|Intelligencer Journal, Monday, February 5th, 2007
When Fitness Gets Personal.
By Brett Lovelace
It's probably true that everyone at one time or another has looked into the mirror and not liked what they saw. For men, it could be a flabby midsection or skinny arms and a flat chest. For women, it could be expanding thighs or jiggly arms. Mirrors don't lie, and reality can be a blow to self-esteem, confidence and overall outlook
on life. Reality hit Tom Weaver seven years ago. Years of poor eating habits, staying up too late playing in a band and little exercise left him with an expanding waistline, double chin and lower back pain. "My epiphany came when I reached the age off 33," Weaver said. "I became saddled with what I can only describe as a crushing depression. I was dealing with a stalled music career as well as working a dead-end job. "One night as I laid awake in bed trying to deal with difficult events in my life, I prayed to God a very simple and direct prayer. I asked God to guide my life, to take me in the direction that he wanted me to go in."
At the time, Weaver worked at a ceramic-mold company. He carried 50 pound bags of plaster to a mixing station for several hours a day. Instead of just moving the plaster bags, Weaver started curling them to build his biceps. Tricep dips, pushups and sit-ups were added to the regimen. Weaver eventually bought a small weight set and a few pieces of exercise equipment. He also started jogging and bicycling. The next step was to change his eating habits. "It was right about this time that I began to think about becoming a personal trainer," Weaver said. "My life had taken a truly amazing turn. I had firmly established excellent habits and my casual beginnings lifting plaster bags had morphed into a lifestyle."
In 2003, Weaver completed a Certified Personal Trainer course through National Strength Professionals Association in Maryland. He later obtained the Certified Conditioning Specialist and Certified Strength and Conditioning Specialist status from the National Strength Conditioning Association.
"Personal training should be just as it's described: personal," Weaver said. "The best trainers create a comfortable environment in which clients are inspired, focused and driven to meet their fitness goals."
Weaver went to work as personal trainer for a Manheim Township fitness club.
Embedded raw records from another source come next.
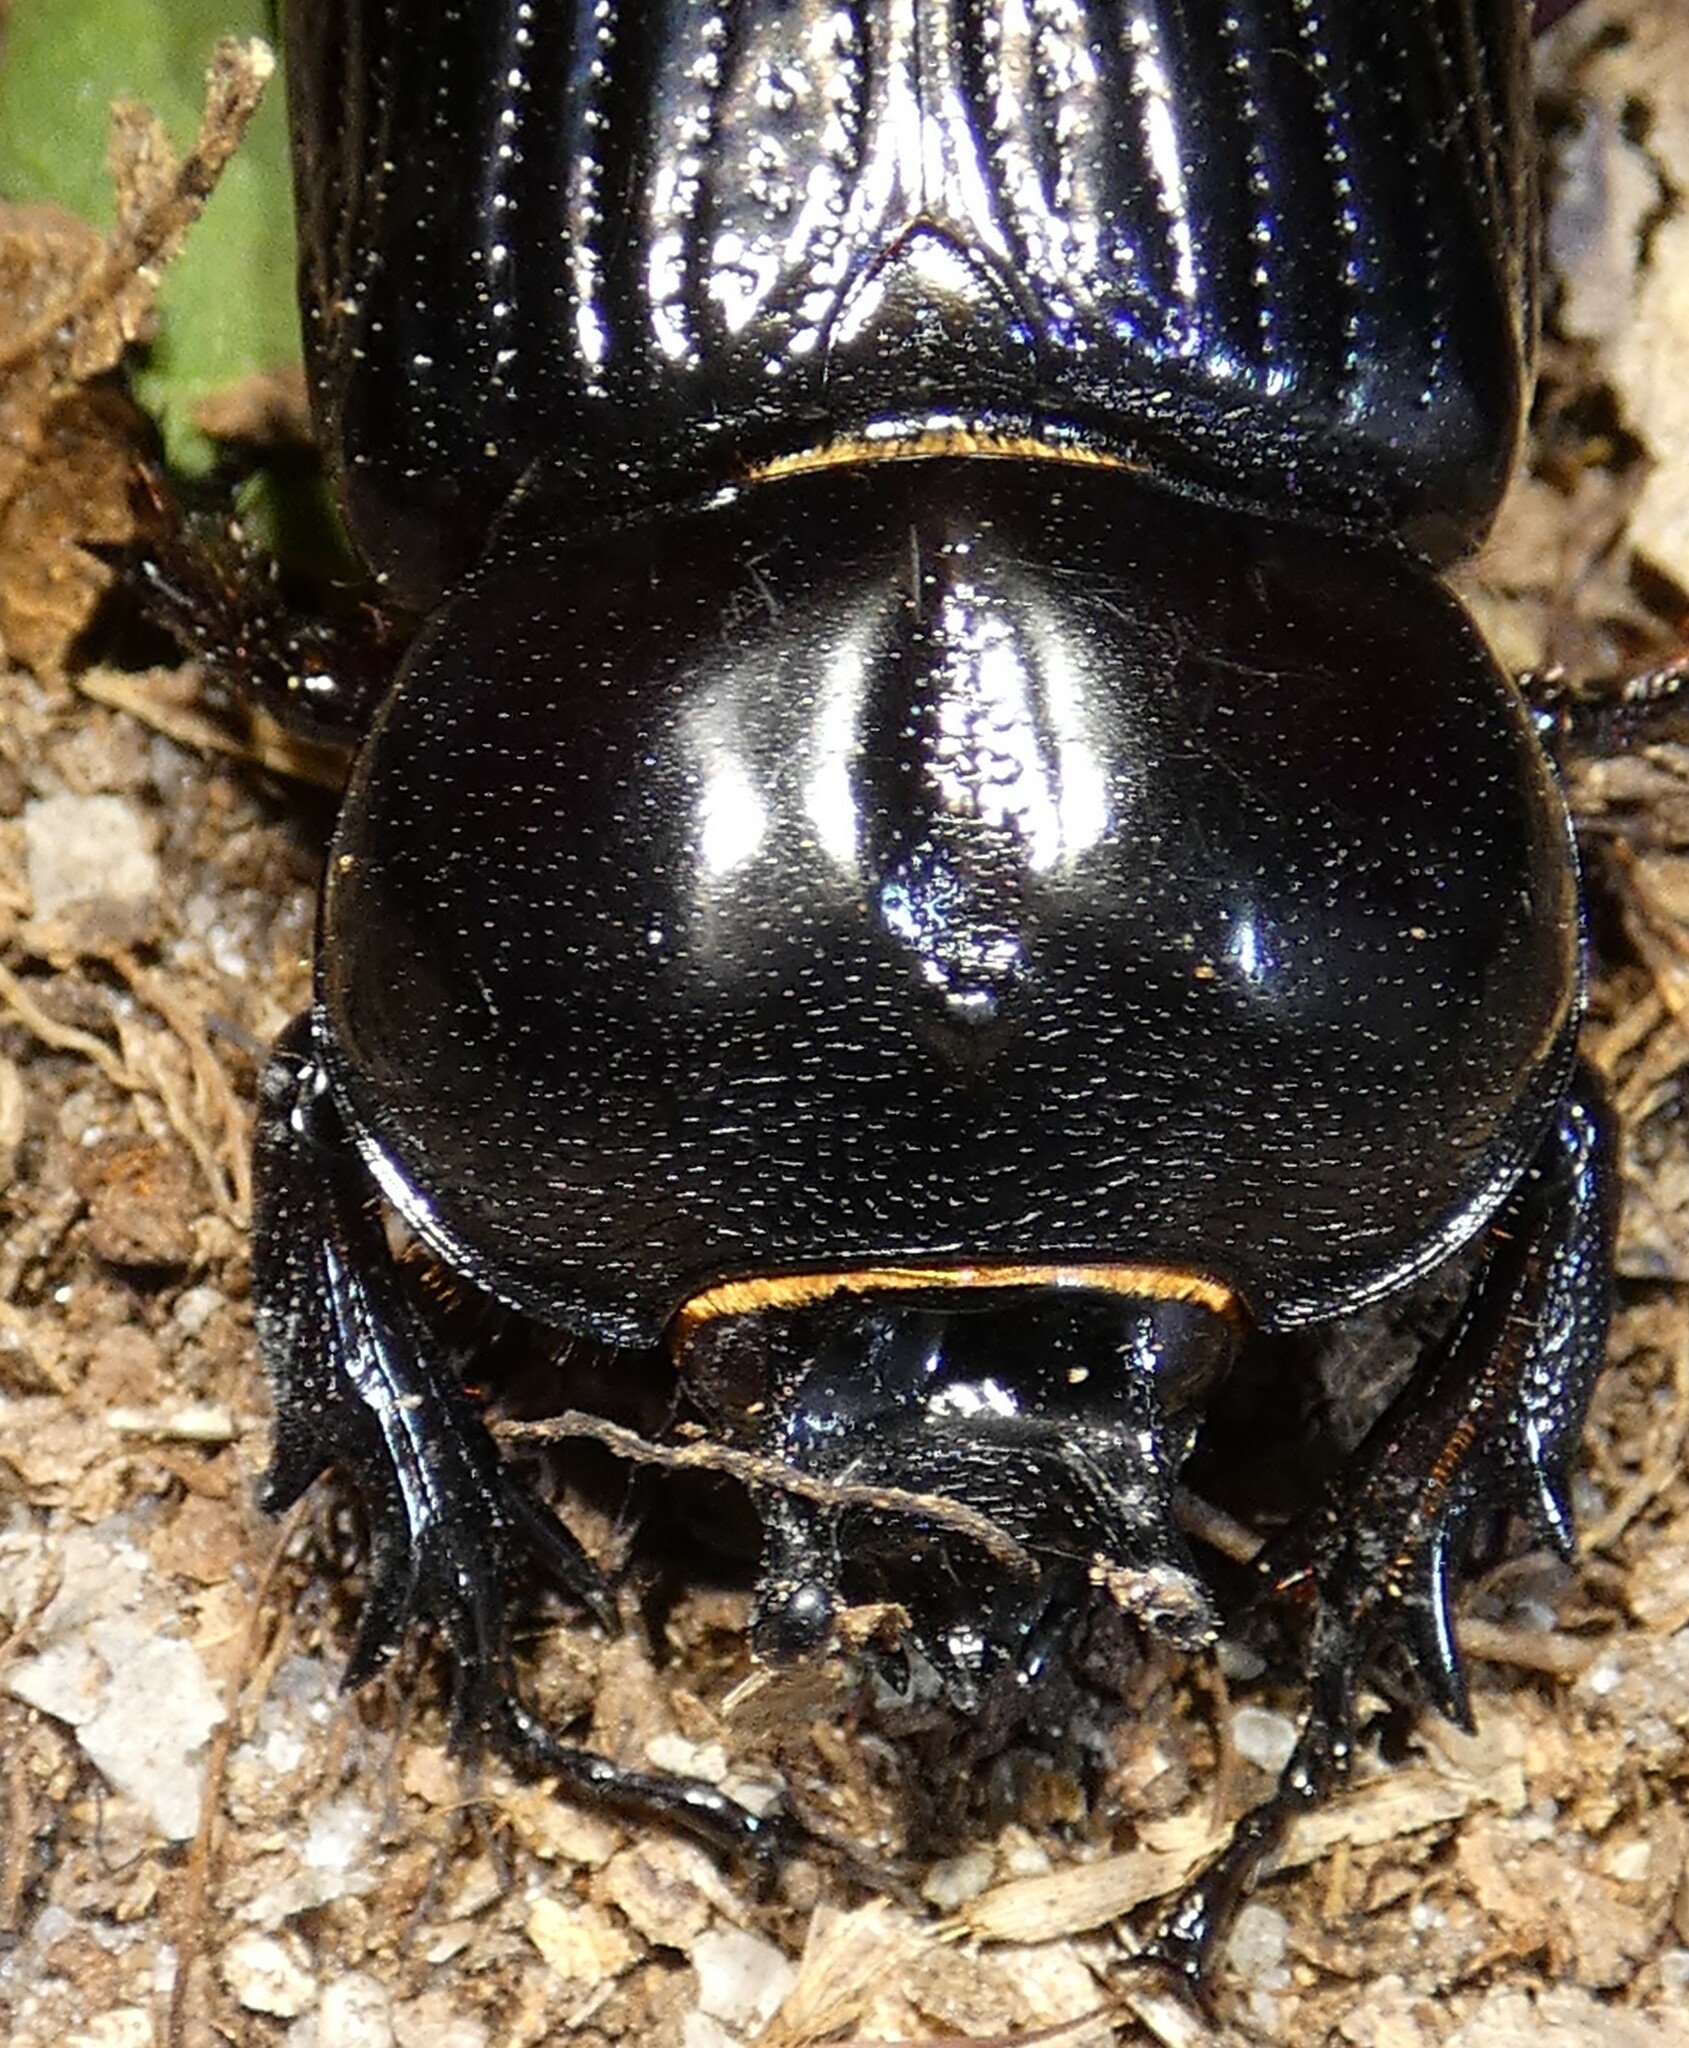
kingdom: Animalia
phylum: Arthropoda
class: Insecta
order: Coleoptera
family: Scarabaeidae
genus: Phileurus
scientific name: Phileurus truncatus
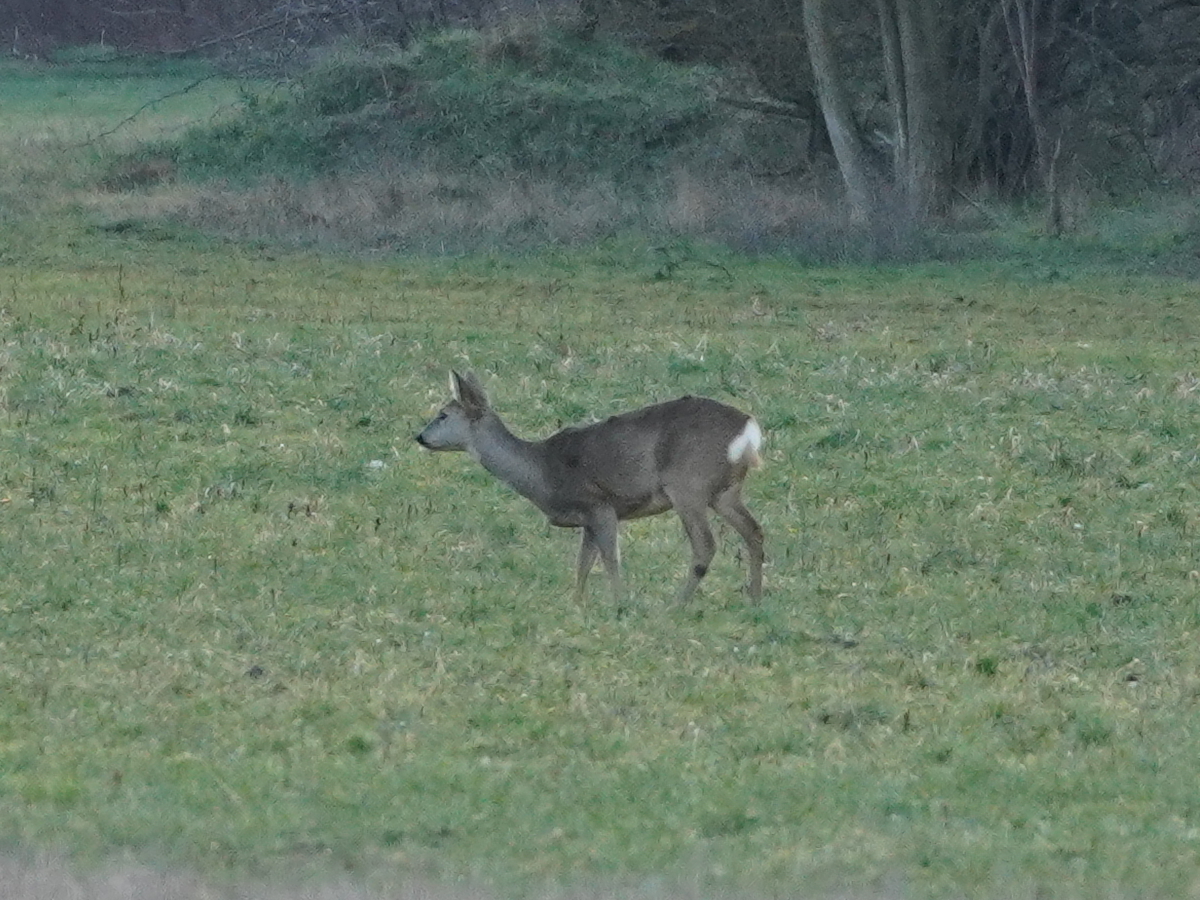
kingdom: Animalia
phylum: Chordata
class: Mammalia
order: Artiodactyla
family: Cervidae
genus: Capreolus
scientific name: Capreolus capreolus
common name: Western roe deer
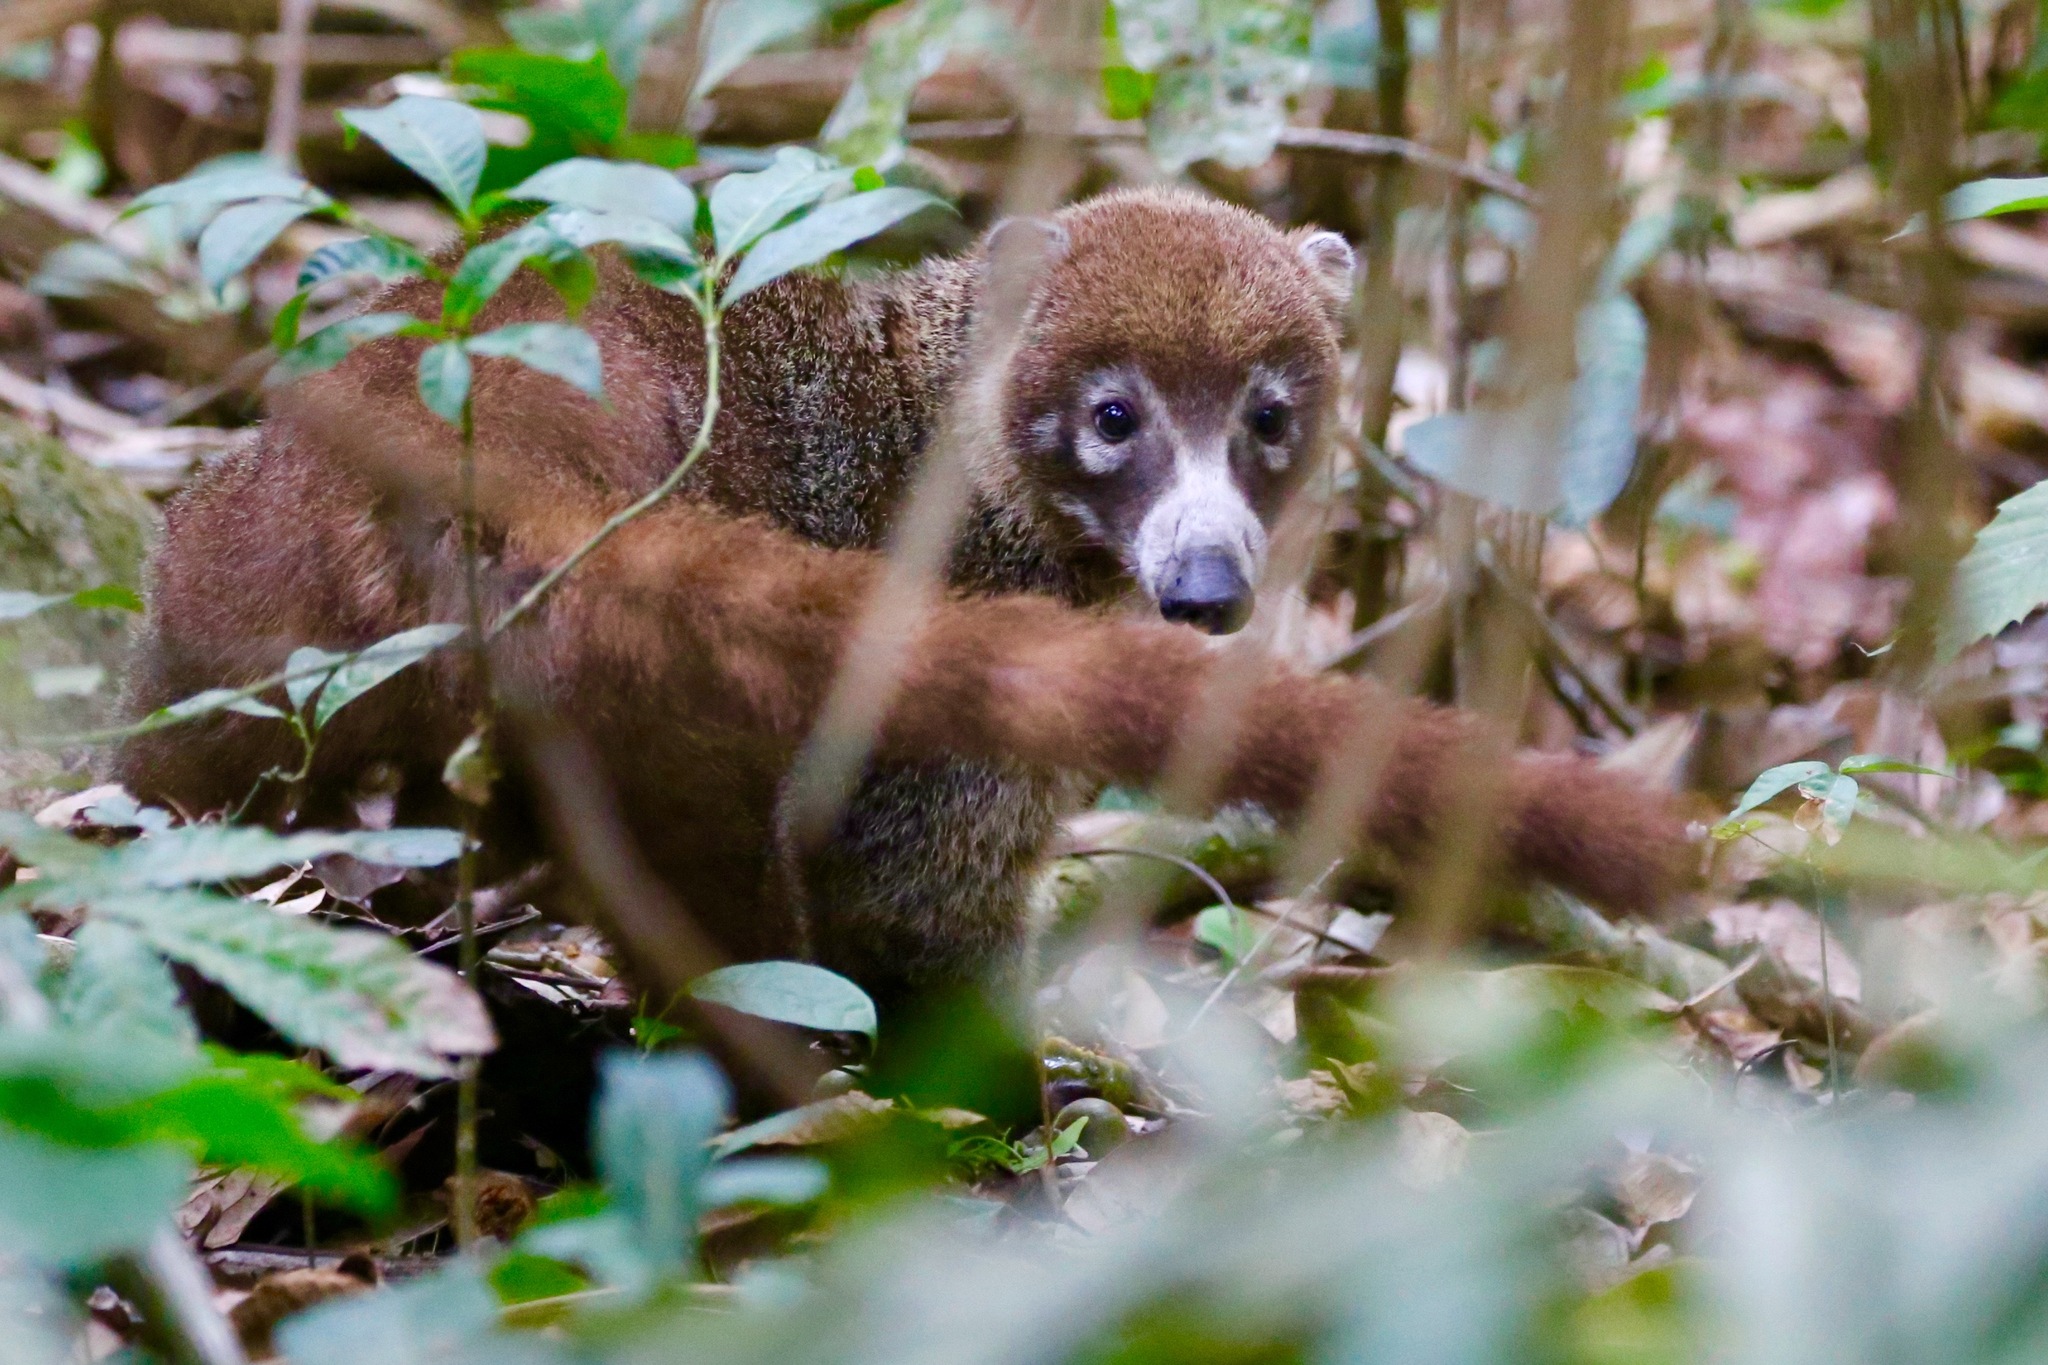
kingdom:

He helped hundreds of club members lose weight and gain muscle. Last month, Weaver struck out on his own and opened Weaver Personal Training Services in New Holland. The workout studio is attached to Weaver's home at 676 W. Main St., New Holland. The stone rancher is across the street from New Holland Shopping Center. Weaver trains about 15 clients a week for 30-minute or 1-hour sessions. He also counsels clients on a daily eating plan aimed at reducing body fat.
One regimen Weaver has utilized to jump-start clients' muscle growth is "high intensity training." The workout requires that maximum weight be lifted for 15 to 20 repetitions before moving to the next exercise. Repetitions focus on negative and positive resistance so the muscle works twice as hard. Weaver also takes clients through a series of manual resistance exercises, which fatigue muscles to exhaustion.
"I am now age 40 and look and feel better than I ever have in my entire life," Weaver said. "I could have never imagined lifting weights as intensely as I do now or running a half-marathon, which I did for the first time in September of 2006, or being disciplined enough to give up all the poor eating choices that had been the staple of my diet for over 20 years."